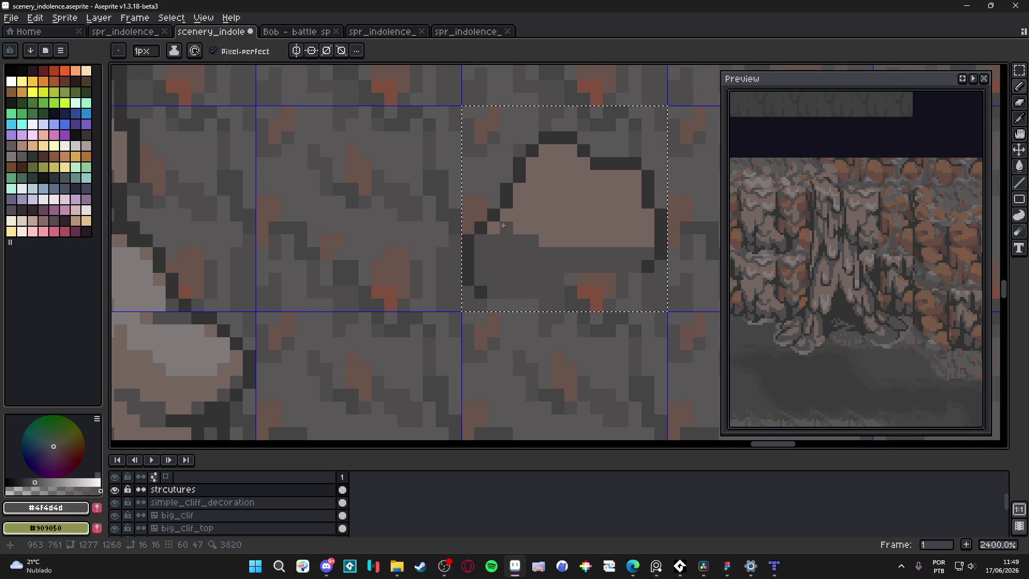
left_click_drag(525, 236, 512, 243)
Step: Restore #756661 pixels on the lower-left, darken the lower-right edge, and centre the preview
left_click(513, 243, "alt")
==
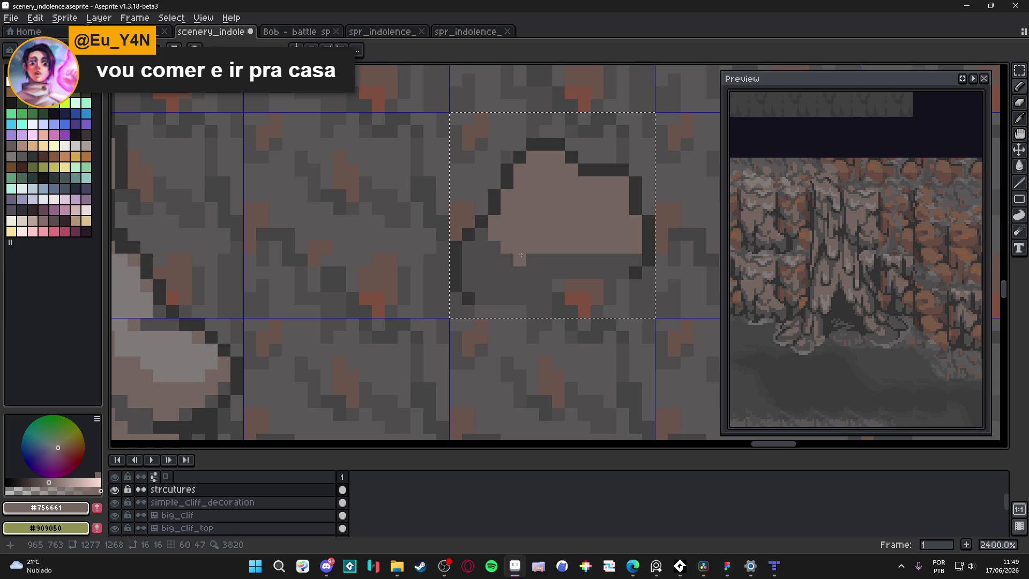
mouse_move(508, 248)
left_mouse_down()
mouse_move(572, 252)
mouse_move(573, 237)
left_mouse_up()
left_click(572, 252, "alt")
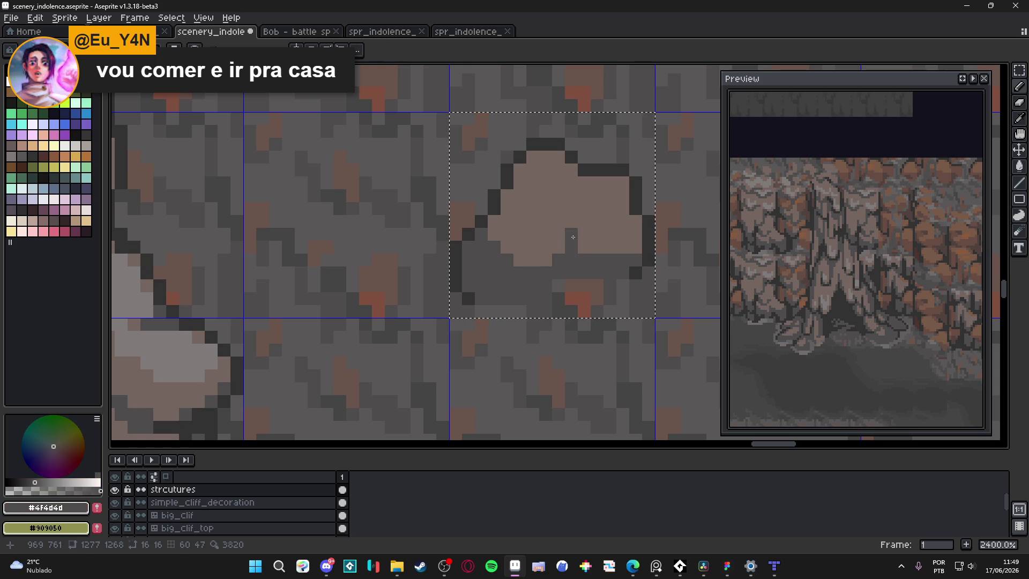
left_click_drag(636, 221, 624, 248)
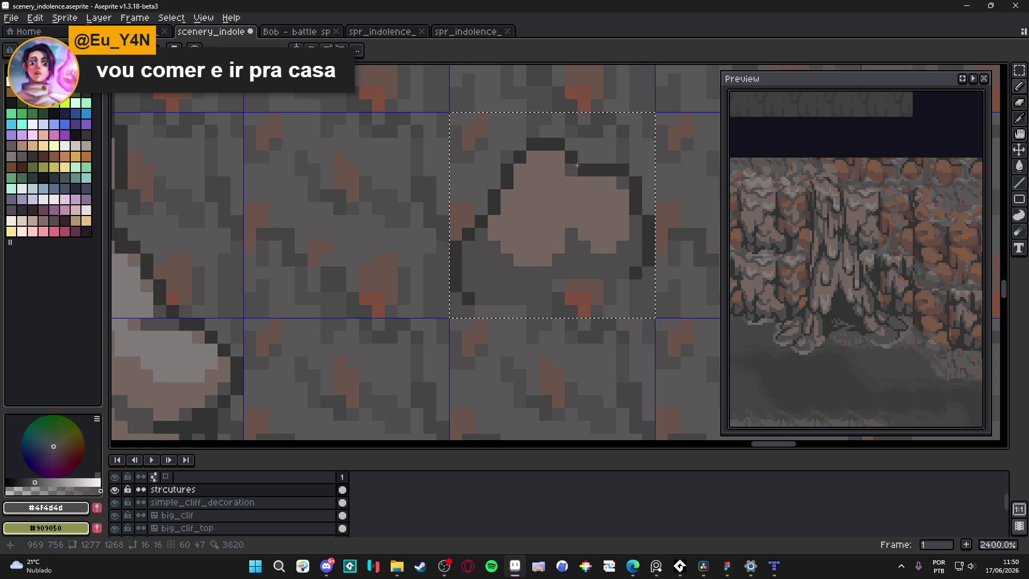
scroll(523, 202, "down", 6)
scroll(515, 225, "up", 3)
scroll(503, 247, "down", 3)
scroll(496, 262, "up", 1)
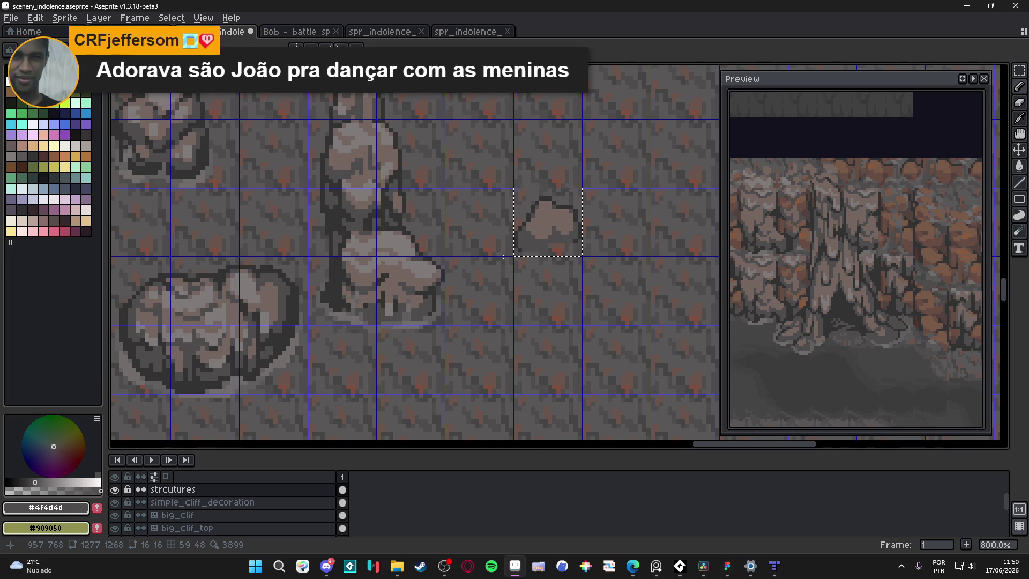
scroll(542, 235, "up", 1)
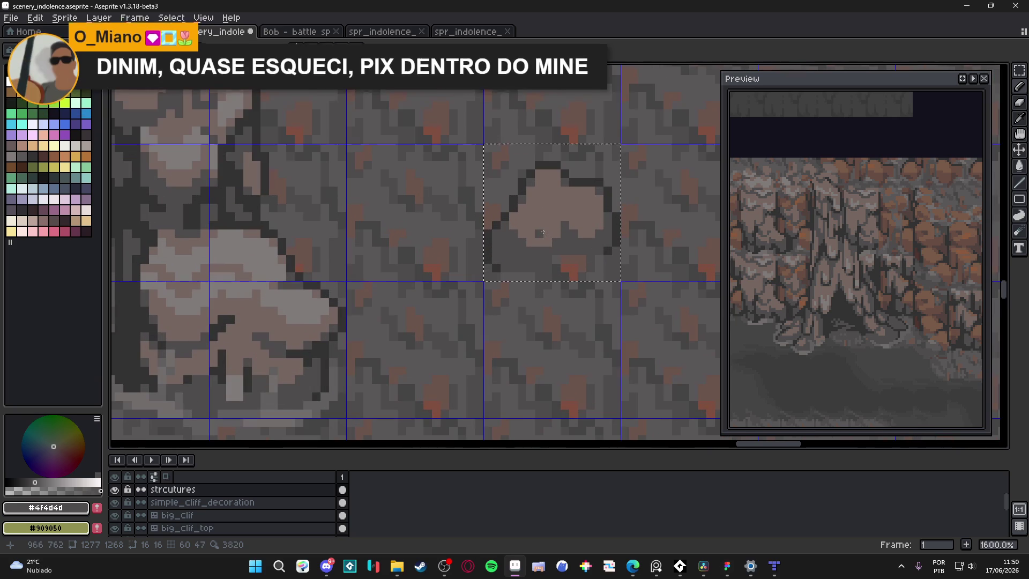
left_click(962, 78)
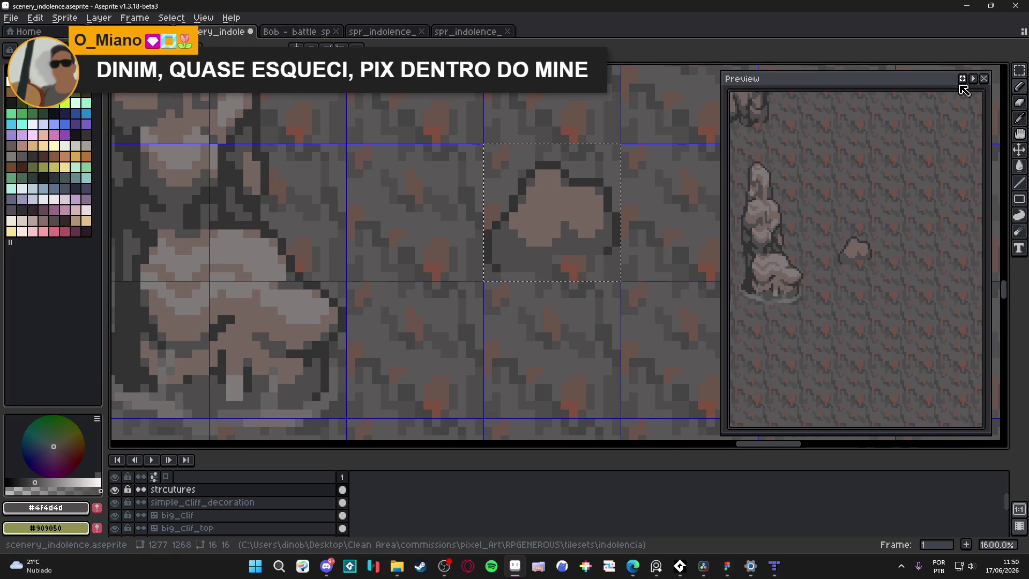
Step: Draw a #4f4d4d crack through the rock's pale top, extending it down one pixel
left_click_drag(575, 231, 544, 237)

• **Exercise details**: Look over the entries for "scroll", then copy every line that includes that string.

• **Your response**:
scroll(523, 202, "down", 6)
scroll(515, 225, "up", 3)
scroll(503, 247, "down", 3)
scroll(496, 262, "up", 1)
scroll(542, 235, "up", 1)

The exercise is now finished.